Baca juga: Usia Tua Bikin Seseorang Mudah Baper? Ini Penjelasan Pakar
Dihubungi terpisah, dr Andri, SpKJ, FAPM dari Klinik Psikosomatik RS Omni Alam Sutera, mengatakan bahwa memang secara klasifikasi, post power syndrome tidak digolongkan sebagai masalah kejiwaan ataupun gangguan jiwa. Namun secara teori kedokteran, ada masalah yang disebut sebagai stres pasca pensiun yang memang bisa terjadi pada seseorang saat memasuki masa pensiun dan lanjut usia.
Gejala umumnya adalah sering merasa sedih, putus asa, hingga tidak ada keinginan untuk melakukan sesuatu. Hal ini juga bisa membuat seseorang menjadi lebih sensitif sehingga mudah marah dan mudah tersinggung.
"Ketidakmauan melakukan sesuatu ini sering dikaitkan dengan masalah emosional seperti melakukan agresivitas verbal, ya marah-marah, gampang tersinggung dan tidak bisa dikritik tadi," urainya.
Dijelaskan dr Andri, gejala post power syndrome sendiri lebih dekat dengan gejala depresi seperti sakit kepala, sakit perut, atau tekanan darah yang tinggi. Sehingga akan berlanjut jika dibiarkan dan tidak ditangani dengan baik.

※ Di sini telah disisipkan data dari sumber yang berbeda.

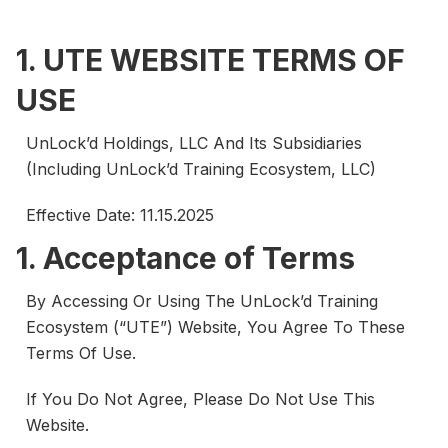
1. UTE WEBSITE TERMS OF
USE
UnLock’d Holdings, LLC And Its Subsidiaries
(including UnLock’d Training Ecosystem, LLC)
Effective Date: 11.15.2025
1. Acceptance of Terms
By Accessing Or Using The UnLock’d Training
Ecosystem (“UTE”) Website, You Agree To These
Terms Of Use.
If You Do Not Agree, Please Do Not Use This
Website.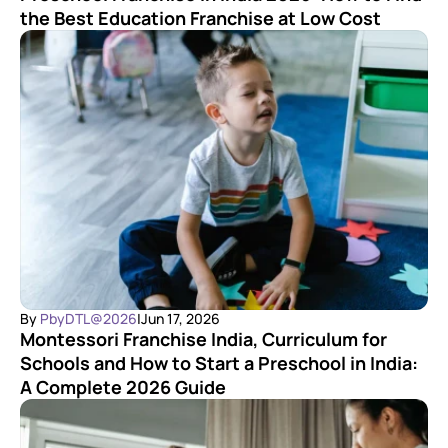
the Best Education Franchise at Low Cost
By 
PbyDTL@2026
|
Jun 17, 2026
Montessori Franchise India, Curriculum for 
Schools and How to Start a Preschool in India: 
A Complete 2026 Guide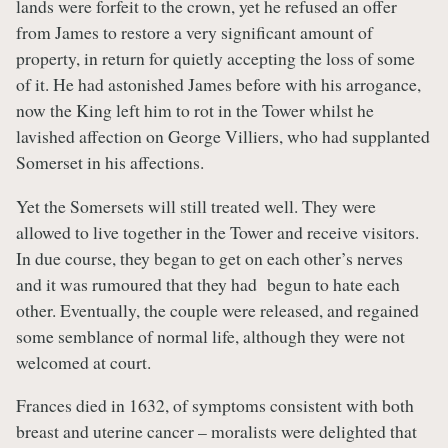
lands were forfeit to the crown, yet he refused an offer
from James to restore a very significant amount of
property, in return for quietly accepting the loss of some
of it. He had astonished James before with his arrogance,
now the King left him to rot in the Tower whilst he
lavished affection on George Villiers, who had supplanted
Somerset in his affections.
Yet the Somersets will still treated well. They were
allowed to live together in the Tower and receive visitors.
In due course, they began to get on each other’s nerves
and it was rumoured that they had begun to hate each
other. Eventually, the couple were released, and regained
some semblance of normal life, although they were not
welcomed at court.
Frances died in 1632, of symptoms consistent with both
breast and uterine cancer – moralists were delighted that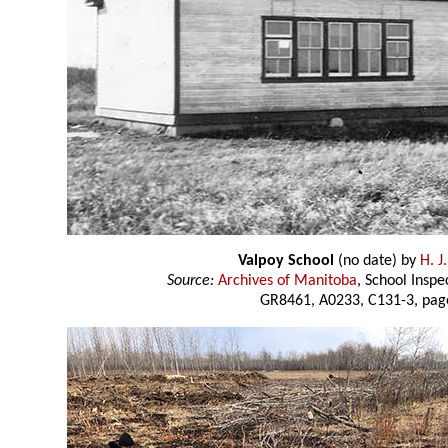
Valpoy School
(no date) by
H. J
Source:
Archives of Manitoba
, School Insp
GR8461, A0233, C131-3, pag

"Kalau di atas 2 minggu masih ada gejala fisik dan psikologis, ini sudah didiagnosis mengalami depresi. Harus mendapat pengobatan profesional," tandasnya.
sumber
Quote:
Tak Ditangani, Post Power Syndrome Bisa Berubah Jadi Depresi
Jakarta - Post power syndrome memang bukan diklasifikasikan sebagai gangguan jiwa. Namun menurut dokter, post power syndrome erat hubungannya dengan depresi.

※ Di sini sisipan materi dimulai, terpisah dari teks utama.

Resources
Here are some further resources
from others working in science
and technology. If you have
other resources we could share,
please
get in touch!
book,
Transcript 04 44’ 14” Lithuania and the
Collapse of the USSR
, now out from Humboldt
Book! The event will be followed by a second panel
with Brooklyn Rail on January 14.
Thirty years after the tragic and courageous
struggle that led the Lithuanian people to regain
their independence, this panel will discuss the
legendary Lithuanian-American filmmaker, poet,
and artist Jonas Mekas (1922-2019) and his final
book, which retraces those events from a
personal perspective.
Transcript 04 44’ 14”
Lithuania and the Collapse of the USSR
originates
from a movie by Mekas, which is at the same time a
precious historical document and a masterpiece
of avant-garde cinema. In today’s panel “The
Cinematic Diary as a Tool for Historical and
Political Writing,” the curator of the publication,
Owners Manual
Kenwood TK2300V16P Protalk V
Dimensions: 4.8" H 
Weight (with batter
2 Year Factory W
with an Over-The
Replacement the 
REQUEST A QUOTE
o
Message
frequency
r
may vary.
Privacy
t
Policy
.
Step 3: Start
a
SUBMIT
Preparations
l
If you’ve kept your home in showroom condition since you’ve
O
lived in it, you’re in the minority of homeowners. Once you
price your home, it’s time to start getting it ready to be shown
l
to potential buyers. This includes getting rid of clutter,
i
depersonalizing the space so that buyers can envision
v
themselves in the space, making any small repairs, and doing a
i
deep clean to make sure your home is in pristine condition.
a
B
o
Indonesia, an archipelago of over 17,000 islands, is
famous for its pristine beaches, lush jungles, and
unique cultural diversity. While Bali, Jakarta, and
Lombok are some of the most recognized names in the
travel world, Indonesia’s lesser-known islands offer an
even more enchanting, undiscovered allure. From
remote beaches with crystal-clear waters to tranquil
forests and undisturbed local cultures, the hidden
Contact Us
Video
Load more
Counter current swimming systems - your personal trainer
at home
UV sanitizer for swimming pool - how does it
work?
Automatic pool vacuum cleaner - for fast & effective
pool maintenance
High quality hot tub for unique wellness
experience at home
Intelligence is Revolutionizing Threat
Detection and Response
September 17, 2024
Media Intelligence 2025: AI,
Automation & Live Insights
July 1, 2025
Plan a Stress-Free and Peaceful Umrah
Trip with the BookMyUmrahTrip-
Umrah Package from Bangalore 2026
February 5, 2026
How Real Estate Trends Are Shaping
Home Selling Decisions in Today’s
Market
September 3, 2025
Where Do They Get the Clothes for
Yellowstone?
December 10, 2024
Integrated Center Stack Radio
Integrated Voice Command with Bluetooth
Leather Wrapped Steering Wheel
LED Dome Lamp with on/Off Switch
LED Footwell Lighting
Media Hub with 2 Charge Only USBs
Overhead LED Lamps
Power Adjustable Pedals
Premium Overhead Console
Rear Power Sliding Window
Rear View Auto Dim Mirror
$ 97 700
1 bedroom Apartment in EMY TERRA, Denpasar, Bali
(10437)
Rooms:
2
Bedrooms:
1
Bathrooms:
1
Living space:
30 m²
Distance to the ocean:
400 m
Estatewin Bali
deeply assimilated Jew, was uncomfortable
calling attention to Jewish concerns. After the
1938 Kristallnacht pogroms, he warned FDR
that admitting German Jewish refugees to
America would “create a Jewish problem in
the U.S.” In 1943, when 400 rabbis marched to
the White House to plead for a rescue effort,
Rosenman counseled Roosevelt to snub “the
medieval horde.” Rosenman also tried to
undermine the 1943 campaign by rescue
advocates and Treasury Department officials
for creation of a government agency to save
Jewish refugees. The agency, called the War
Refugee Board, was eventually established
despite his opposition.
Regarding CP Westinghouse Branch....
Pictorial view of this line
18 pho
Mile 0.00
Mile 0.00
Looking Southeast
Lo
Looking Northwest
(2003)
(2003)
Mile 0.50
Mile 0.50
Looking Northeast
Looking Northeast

dr Andri SpKJ, FAPM, dari Klinik Psikosomatik RS Omni Alam Sutera, mengatakan bahwa post power syndrome memiliki gejala yang mirip dengan depresi. Gejala tersebut antara lain, sakit kepala, sakit perut, merasa kehilangan, putus asa, sensitif hingga tidak mau lagi melakukan apapun.

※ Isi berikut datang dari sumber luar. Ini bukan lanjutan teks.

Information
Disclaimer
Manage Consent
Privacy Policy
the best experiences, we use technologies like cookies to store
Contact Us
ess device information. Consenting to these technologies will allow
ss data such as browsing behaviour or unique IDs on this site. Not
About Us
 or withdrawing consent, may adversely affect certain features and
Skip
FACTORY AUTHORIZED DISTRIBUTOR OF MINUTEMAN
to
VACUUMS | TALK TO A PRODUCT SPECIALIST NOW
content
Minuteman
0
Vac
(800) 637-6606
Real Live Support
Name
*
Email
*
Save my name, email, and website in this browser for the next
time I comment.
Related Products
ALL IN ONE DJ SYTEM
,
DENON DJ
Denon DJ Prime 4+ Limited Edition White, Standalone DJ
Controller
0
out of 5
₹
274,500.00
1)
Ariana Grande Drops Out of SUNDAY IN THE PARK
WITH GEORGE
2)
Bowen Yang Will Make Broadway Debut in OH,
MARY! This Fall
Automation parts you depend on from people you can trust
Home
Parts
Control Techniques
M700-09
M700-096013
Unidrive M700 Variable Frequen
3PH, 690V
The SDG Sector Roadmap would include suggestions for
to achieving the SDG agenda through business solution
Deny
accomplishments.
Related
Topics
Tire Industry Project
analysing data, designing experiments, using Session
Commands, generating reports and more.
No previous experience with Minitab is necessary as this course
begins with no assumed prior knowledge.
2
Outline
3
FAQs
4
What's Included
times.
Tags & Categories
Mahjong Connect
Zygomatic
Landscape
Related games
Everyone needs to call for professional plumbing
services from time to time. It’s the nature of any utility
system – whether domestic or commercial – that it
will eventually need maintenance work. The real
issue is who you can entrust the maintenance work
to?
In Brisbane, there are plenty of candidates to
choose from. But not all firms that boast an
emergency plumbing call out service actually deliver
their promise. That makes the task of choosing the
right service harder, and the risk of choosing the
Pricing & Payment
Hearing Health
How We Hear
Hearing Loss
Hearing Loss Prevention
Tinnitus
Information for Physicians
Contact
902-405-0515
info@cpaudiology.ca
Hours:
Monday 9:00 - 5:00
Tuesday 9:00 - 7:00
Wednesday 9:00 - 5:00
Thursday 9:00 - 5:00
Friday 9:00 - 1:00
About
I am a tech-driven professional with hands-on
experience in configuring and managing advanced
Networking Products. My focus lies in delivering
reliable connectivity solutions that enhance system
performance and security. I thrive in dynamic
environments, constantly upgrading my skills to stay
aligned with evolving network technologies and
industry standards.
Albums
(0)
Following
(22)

"Kalau sudah di atas 2 minggu mengalami gangguan fisik dan psikologis, serta tidak mau melakukan aktivitas pribadi dan sosial, ini sudah didiagnosis sebagai depresi," tutur dr Andri saat berbincang dengan detikHealth.
Baca juga: Catat! Ini Gejala Seseorang Mengalami Post Power Syndrome
Dikatakan dr Andri, post power syndrome merupakan istilah yang umum digunakan oleh orang Indonesia. Sedikit literatur dari luar negeri yang menyebut soal post power syndrome. Sebagian besar literatur yang ada menyebutnya dengan nama stres pasca pensiun.
Gejalanya memang sama seperti yang disebutkan di atas. Ditambah lagi biasanya yang mengalami hal ini adalah orang-orang yang sudah lanjut usia dan sebelumnya memiliki jabatan, kekuasaan atau kedudukan penting.
dr Andri menjelaskan ada tiga hal yang membuat seseorang merasa stres setelah pensiun. Pertama, kondisi ekonomi yang berubah. Ketika pensiun, pendapatan keluarga tentu akan berkurang atau tidak sebanyak saat masih asktif bekerja.
Kedua adalah masalah hubungan, baik dengan keluarga ataupun tempat kerja. Tidak lagi memiliki akses untuk bersosialisasi dapat membuat seseorang stres yang akhirnya berujung pada depresi.
Ketiga adalah masalah kesehatan. Kesehatan yang menurun membuat seseorang menjadi tidak produktif hingga tidak mandiri. Kondisi ini berbanding terbalik dengan saat masih produktif dan bisa menyebabkan stres.
Oleh karena itu, dr Andri menyarankan agar pasca pensiun, lansia tidak hidup sendiri. Jika hidup sendiri, risiko mengalami stres, kesepian hingga depresi akan lebih besar.